NBO heeft bij brief van haar advocaat d.d. 3 september 2001 de overeenkomst met ingang van 3 september 2001, althans tegen de vroegst mogelijke datum, ontbonden op grond van de stelling dat Reflexa als gevolg van het feit dat zij niet over voldoende gekwalificeerd personeel beschikt, er niet in slaagt het overeen-gekomen aantal uren in te vullen en aldus in gebreke blijft de overeenkomst correct na te komen.

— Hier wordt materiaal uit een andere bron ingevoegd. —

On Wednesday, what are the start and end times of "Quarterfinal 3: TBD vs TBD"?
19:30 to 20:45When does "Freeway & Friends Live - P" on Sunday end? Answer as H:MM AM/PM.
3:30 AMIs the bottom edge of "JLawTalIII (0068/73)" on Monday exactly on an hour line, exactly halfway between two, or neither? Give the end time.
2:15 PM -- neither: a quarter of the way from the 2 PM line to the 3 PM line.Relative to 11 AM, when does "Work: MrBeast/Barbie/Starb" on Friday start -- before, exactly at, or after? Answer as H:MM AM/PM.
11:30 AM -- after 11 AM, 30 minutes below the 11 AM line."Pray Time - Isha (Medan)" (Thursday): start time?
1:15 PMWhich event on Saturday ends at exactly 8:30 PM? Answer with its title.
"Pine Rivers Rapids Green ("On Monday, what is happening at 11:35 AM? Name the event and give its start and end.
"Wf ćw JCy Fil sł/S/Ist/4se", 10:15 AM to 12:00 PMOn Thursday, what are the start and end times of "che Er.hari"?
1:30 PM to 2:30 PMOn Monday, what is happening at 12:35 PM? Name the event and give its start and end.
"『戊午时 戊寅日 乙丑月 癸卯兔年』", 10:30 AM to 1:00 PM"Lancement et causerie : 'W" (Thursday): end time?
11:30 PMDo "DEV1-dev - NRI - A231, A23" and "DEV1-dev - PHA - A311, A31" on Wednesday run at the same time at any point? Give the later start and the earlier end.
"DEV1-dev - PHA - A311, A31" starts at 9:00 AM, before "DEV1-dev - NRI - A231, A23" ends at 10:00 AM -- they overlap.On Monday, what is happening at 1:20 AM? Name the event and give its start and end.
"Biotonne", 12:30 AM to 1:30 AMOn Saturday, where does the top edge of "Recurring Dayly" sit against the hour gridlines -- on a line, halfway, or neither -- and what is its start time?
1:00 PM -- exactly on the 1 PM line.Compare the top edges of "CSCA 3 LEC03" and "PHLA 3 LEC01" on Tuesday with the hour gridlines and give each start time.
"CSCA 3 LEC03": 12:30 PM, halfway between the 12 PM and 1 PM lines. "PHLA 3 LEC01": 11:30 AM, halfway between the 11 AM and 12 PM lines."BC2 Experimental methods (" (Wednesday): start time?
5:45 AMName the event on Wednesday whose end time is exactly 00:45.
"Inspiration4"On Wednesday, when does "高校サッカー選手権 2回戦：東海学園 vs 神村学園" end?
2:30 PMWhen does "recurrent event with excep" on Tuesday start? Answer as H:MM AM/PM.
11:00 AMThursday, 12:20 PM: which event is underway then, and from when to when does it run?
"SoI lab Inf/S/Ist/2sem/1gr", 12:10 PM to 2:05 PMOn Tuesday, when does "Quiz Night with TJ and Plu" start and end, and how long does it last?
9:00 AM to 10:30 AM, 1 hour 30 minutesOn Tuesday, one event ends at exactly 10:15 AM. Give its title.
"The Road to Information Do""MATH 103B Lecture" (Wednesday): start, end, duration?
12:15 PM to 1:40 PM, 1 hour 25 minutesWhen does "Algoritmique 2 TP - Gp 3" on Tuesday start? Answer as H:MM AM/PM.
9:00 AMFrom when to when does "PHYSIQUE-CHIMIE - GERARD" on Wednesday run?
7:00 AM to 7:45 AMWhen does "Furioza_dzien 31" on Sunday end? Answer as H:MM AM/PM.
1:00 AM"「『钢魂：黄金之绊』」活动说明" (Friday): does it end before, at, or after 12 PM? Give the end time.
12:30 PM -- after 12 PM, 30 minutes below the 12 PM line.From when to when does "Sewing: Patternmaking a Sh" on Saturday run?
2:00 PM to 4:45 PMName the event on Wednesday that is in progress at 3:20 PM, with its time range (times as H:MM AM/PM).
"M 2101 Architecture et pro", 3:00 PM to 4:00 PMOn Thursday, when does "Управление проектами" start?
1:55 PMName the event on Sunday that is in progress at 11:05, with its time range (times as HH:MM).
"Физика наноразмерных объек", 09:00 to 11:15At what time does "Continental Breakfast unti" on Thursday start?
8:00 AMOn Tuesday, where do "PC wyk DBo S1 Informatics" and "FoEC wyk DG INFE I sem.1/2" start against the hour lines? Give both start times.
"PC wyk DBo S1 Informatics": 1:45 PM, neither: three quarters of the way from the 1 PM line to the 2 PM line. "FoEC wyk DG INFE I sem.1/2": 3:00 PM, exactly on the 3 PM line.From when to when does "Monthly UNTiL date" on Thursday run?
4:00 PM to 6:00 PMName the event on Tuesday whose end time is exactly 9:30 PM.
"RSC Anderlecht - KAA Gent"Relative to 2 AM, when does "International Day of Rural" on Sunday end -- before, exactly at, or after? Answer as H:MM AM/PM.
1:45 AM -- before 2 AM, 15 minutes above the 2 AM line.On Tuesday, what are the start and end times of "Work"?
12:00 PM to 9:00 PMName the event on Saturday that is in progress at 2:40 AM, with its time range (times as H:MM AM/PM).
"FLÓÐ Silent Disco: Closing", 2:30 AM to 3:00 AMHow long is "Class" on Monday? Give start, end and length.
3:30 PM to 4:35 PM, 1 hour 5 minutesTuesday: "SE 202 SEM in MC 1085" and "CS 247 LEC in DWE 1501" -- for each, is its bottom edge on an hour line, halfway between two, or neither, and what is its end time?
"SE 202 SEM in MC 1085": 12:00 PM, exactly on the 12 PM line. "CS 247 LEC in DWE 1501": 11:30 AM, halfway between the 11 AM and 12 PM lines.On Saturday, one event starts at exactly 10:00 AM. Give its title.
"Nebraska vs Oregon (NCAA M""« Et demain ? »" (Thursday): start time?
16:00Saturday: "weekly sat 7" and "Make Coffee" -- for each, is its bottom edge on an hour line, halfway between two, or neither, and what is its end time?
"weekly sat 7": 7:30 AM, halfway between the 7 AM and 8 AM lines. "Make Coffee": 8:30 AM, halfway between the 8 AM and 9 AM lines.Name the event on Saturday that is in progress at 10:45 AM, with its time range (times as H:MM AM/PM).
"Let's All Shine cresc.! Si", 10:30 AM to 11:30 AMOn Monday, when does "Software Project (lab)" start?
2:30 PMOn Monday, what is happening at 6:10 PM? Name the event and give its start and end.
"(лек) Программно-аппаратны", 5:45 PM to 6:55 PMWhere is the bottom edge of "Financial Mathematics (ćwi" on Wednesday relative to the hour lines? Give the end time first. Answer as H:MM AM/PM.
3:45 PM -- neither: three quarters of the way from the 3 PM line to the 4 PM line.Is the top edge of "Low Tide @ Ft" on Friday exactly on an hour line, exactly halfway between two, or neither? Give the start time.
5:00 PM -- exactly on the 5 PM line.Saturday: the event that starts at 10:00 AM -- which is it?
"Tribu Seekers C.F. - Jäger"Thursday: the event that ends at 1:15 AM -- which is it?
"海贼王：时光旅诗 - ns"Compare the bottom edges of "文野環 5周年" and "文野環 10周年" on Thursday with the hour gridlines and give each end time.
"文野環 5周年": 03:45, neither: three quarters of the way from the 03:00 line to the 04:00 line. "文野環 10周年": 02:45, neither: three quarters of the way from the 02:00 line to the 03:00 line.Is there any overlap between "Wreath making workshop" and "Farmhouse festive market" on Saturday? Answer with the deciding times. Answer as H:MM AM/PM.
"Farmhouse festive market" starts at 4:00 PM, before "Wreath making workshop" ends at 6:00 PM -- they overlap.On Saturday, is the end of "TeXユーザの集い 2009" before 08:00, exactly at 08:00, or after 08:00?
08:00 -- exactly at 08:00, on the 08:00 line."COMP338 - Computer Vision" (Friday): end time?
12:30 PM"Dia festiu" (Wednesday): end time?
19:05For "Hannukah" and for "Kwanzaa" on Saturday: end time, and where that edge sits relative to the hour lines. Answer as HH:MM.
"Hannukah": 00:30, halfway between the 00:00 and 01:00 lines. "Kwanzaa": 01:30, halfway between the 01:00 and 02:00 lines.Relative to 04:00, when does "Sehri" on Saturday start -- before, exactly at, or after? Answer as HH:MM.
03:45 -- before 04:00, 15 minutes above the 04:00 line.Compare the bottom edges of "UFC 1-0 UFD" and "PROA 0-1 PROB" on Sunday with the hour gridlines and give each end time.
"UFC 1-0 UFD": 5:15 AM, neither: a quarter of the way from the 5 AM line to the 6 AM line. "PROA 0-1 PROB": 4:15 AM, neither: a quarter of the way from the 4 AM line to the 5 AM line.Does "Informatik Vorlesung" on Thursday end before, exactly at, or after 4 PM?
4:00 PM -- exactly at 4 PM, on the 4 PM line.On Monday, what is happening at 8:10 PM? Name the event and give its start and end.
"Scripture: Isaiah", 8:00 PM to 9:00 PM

2.3. Reflexa heeft ter zake van haar gestelde vordering op NBO, na daartoe verkregen verlof, ten laste van NBO conservatoir derdenbeslag doen leggen onder de ING-bank en de Staat der Nederlanden (Ministerie van Defensie). Reflexa heeft vervolgens NBO voor de rechtbank Assen gedagvaard en gevorderd deze te veroordelen tot betaling van de in de dagvaarding genoemde bedragen ter zake van 1) open-staande facturen, 2) gederfde winst, 3) kosten van werving en selectie, 4) kosten van inroostering, 5) kosten van herplaatsing van personeel,
6) schade wegens verlies van goodwill en 7) buitengerechtelijke kosten, alsmede NBO te veroordelen in de proceskosten.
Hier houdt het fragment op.